Last week, Israeli Defense Minister Ehud Barak said that in the next war Israel would bomb Lebanese infrastructure. Sheikh Hisham Safieddine, a top Hezbollah official, responded that if Barak commits a "foolish act" in Lebanon, the next war would make the 2006 conflict "look like a joke."
Hezbollah, meanwhile, has made little effort to disguise the fact that it has rearmed and expanded its military capabilities in anticipation of a fresh conflict.
Hezbollah No. 2: We're stronger than in 2006
In a recent interview with the Monitor, Sheikh Naim Qassem, Hezbollah's No. 2, said the group has absorbed and implemented the lessons learned from the 2006 war and has been "getting ready and prepared in case Israel launches an aggression against us."
"This is the shape of the Resistance at this stage," the white-turbaned cleric said. "Hezbollah is in a better condition than it was in July 2006. And if the Israelis think they will cause more damage against us, they know that we also can inflict more damage on them."
Danny Ayalon, Israel's deputy foreign minister, on Sunday expanded the geographical scope of the threats.
"If, God forbid, one hair falls off the head of any Israeli representative abroad, or of even an Israeli who is not an official representative, tourists etc., we will consider Hezbollah responsible," he said.
It is not the first time both sides have engaged in a flurry of cross-border threats, however.
"We have witnessed many times Israeli threats and Hezbollah counter threats and then nothing happens," says Amal Saad-Ghorayeb, a Lebanese expert on Hezbollah.
Active weapons cache sparked saber-rattling
Tensions began to mount in mid-July when a series of powerful explosions shook this village set among steep hills in south Lebanon, 10 miles north of the border with Israel.

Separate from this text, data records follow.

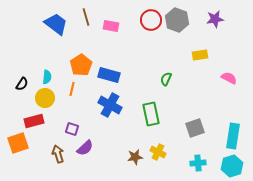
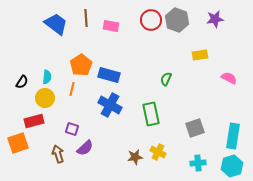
brown line: moved 1 px down; rotated 12 degrees clockwise
black semicircle: moved 2 px up
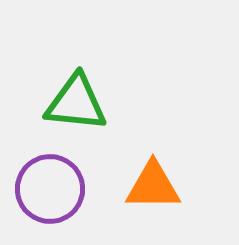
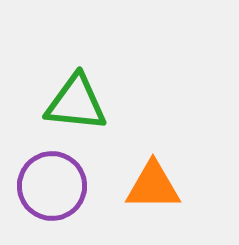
purple circle: moved 2 px right, 3 px up
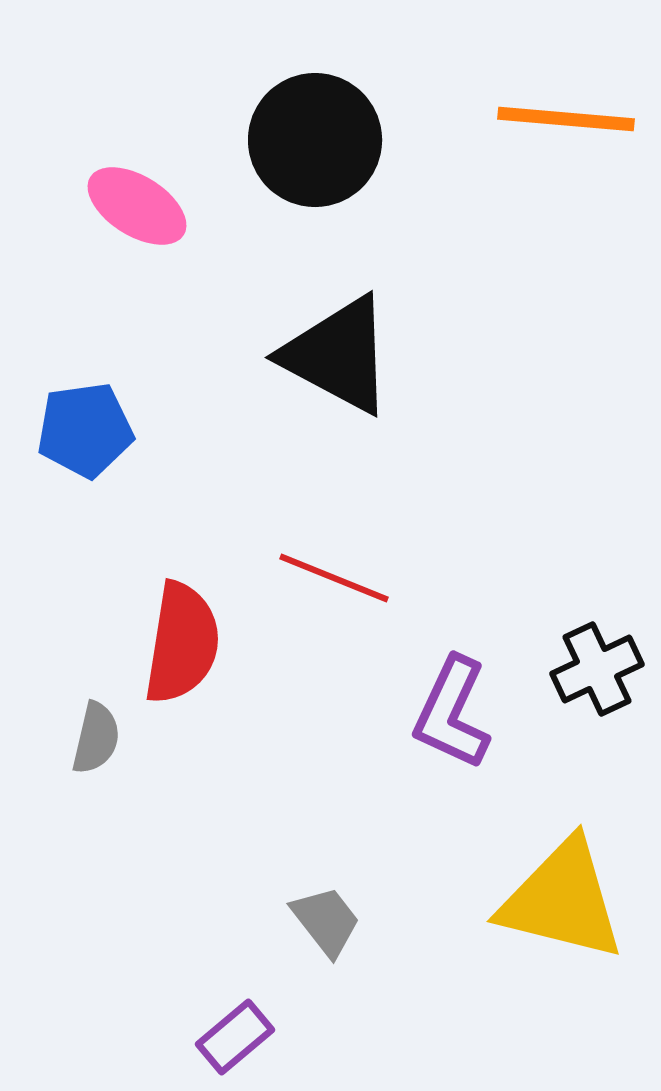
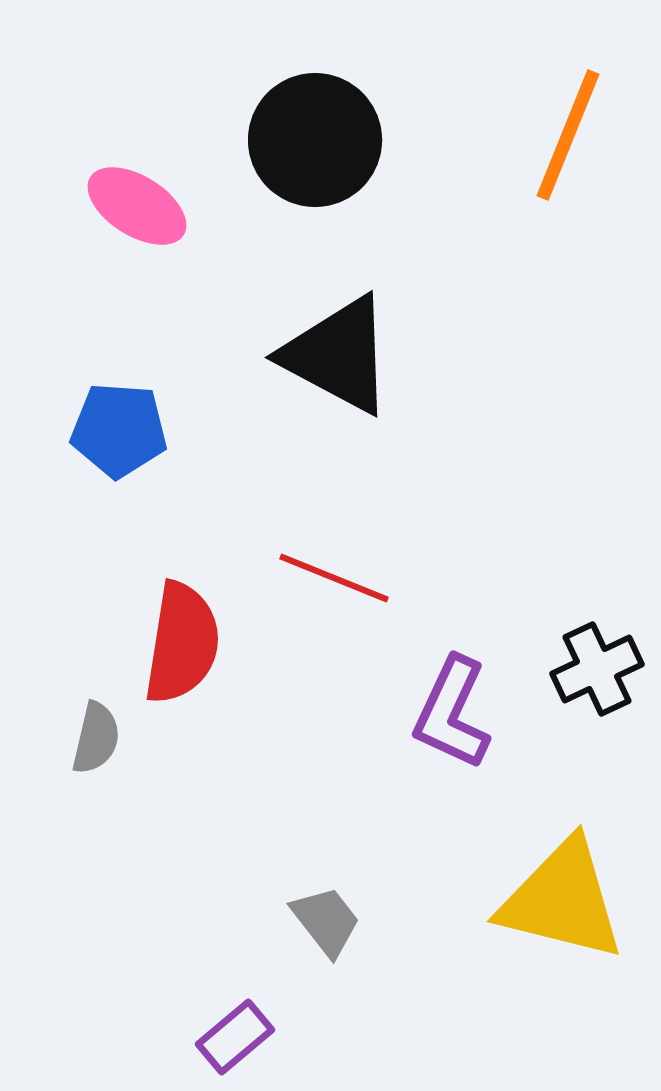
orange line: moved 2 px right, 16 px down; rotated 73 degrees counterclockwise
blue pentagon: moved 34 px right; rotated 12 degrees clockwise
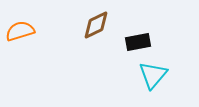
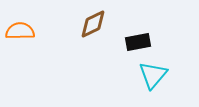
brown diamond: moved 3 px left, 1 px up
orange semicircle: rotated 16 degrees clockwise
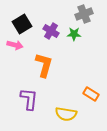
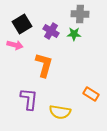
gray cross: moved 4 px left; rotated 24 degrees clockwise
yellow semicircle: moved 6 px left, 2 px up
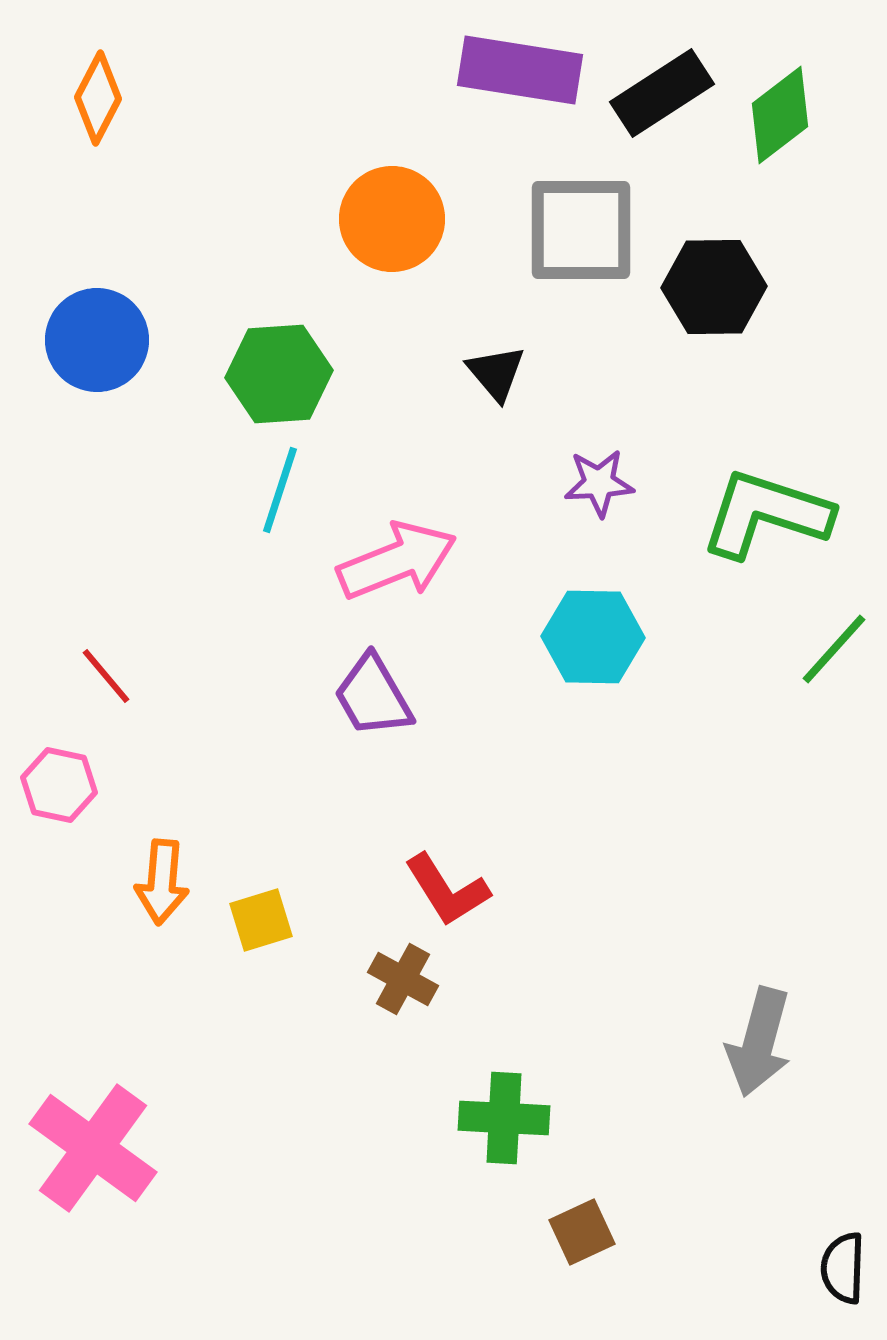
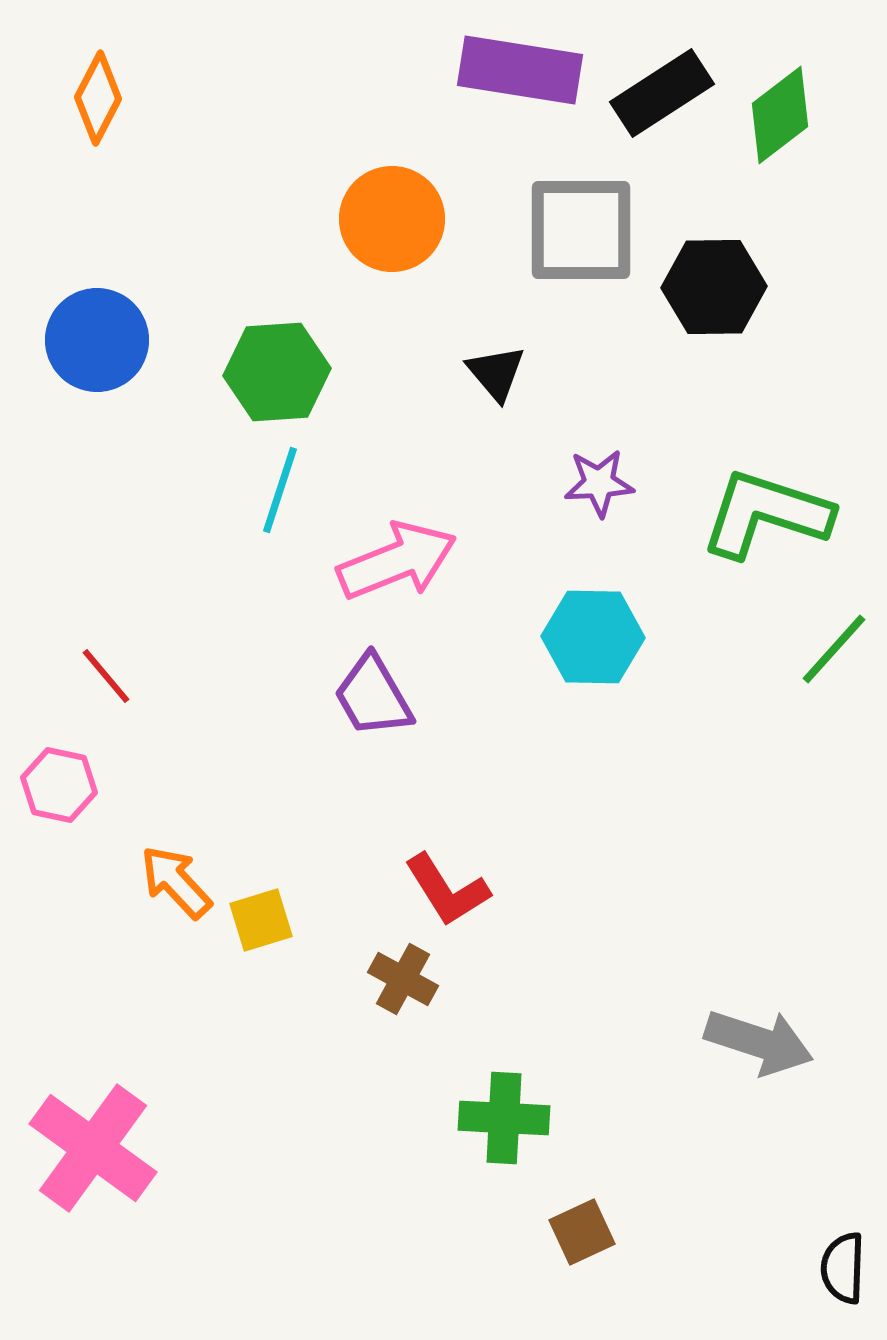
green hexagon: moved 2 px left, 2 px up
orange arrow: moved 14 px right; rotated 132 degrees clockwise
gray arrow: rotated 87 degrees counterclockwise
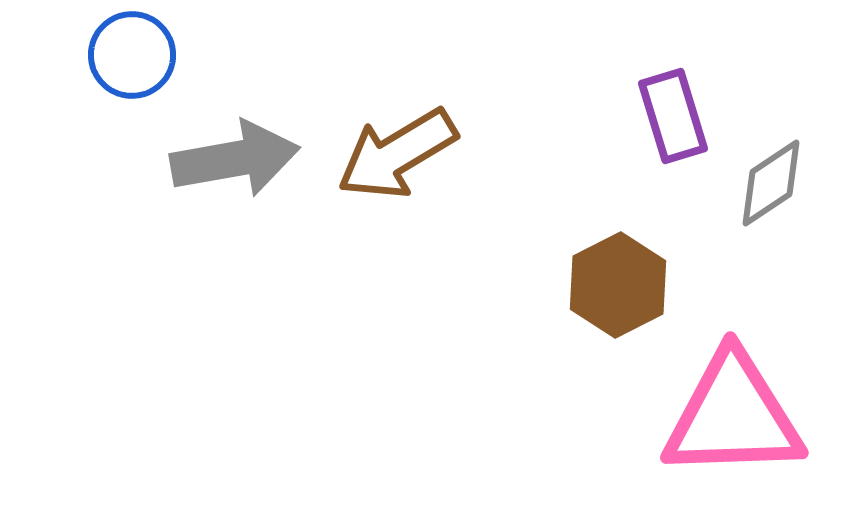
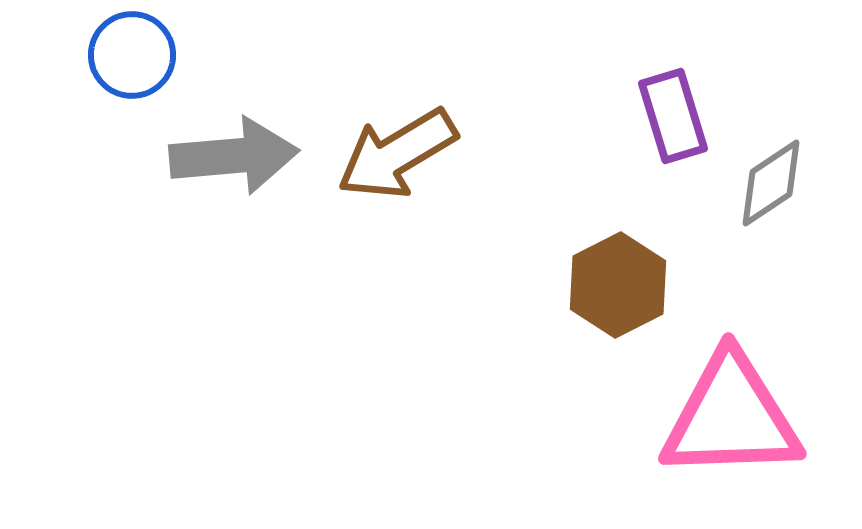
gray arrow: moved 1 px left, 3 px up; rotated 5 degrees clockwise
pink triangle: moved 2 px left, 1 px down
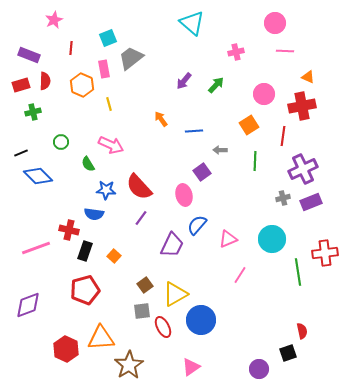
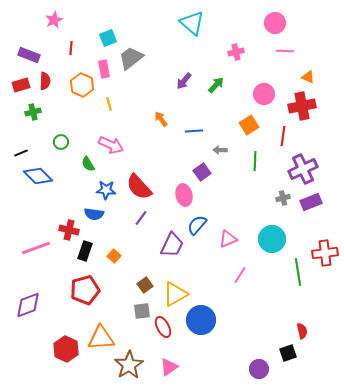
pink triangle at (191, 367): moved 22 px left
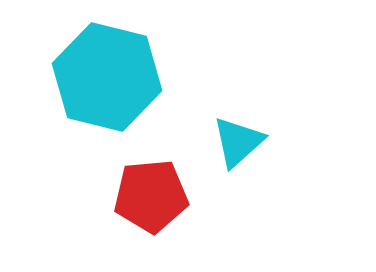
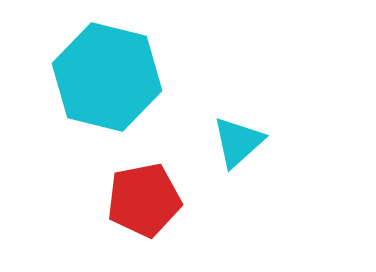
red pentagon: moved 7 px left, 4 px down; rotated 6 degrees counterclockwise
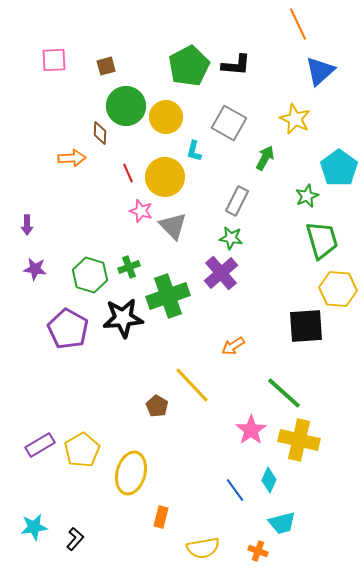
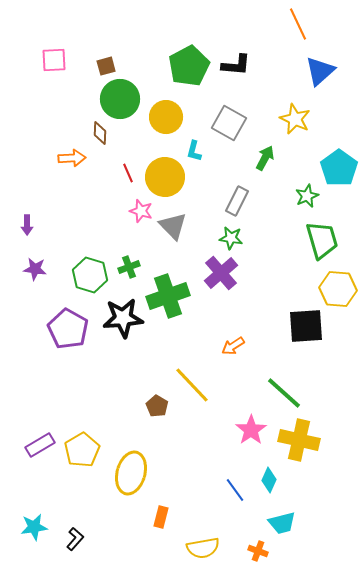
green circle at (126, 106): moved 6 px left, 7 px up
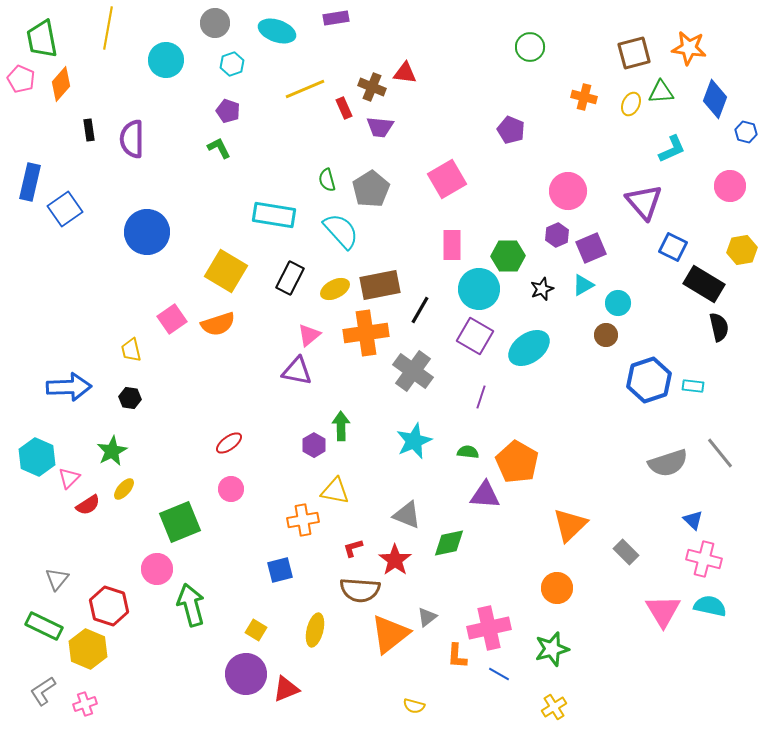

The explosions emanated from a suspected Hezbollah arms cache in the basement of a two-story building on the side of a valley outside Khirbet Silm.
UNIFIL counted up to 60 separate blasts that caused extensive damage to the building, hurled unexploded ordnance up to 200 yards away, and sparked a brush fire on the valley slopes.
The explosions hardened a long-standing Israeli belief that Hezbollah has been stashing weapons in southern Lebanese villages in contravention of UN Resolution 1701. The resolution, which helped end the 2006 war, forbids "any armed personnel, assets and weapons" in the southern border zone other than those of the Lebanese state and UNIFIL.
Hezbollah said that the blasts were caused by an old stock of Israeli munitions left over from the 2006 war, and noted that Israel flouts Resolution 1701 on a near daily basis by flying jets and reconnaissance drones in Lebanese airspace – actions the UN has repeatedly criticized.
Exclusive details from forthcoming U.N. report
The Monitor has learned that the preliminary findings of a UNIFIL investigation into the incident, which is expected to be completed next week, concludes that the arms were generally old and had been stored there before the 2006 war. They included large quantities of 60mm, 81mm, and 120mm mortar tubes and rounds, a few 107mm Katyusha rockets and heavy machine gun rounds – all of which are used by Hezbollah. The cache additionally included old Israeli 155mm and 152mm artillery shells. Hezbollah does not possess artillery capable of firing those shells.
Still, UNIFIL found evidence that the facility was being guarded by Hezbollah militants, who control the surrounding area. Among the debris in the building, according to a UNIFIL officer, were mattresses, a military boot, a forklift truck for loading pallets of ammunition, a flatbed truck, and a sports utility vehicle.
In the past three years, UNIFIL on many occasions has discovered and removed old munitions, such as mortar shells and rockets, abandoned by Hezbollah after the 2006 war in rugged valleys along the border. But the incident in Khirbet Silm is the first evidence of an active arms cache in the UNIFIL area.
"The difference between the previous findings of arms is that this was, according to preliminary reports, an actively maintained ammunition depot," UNIFIL's Strugar says, adding it was a "serious violation" of Resolution 1701.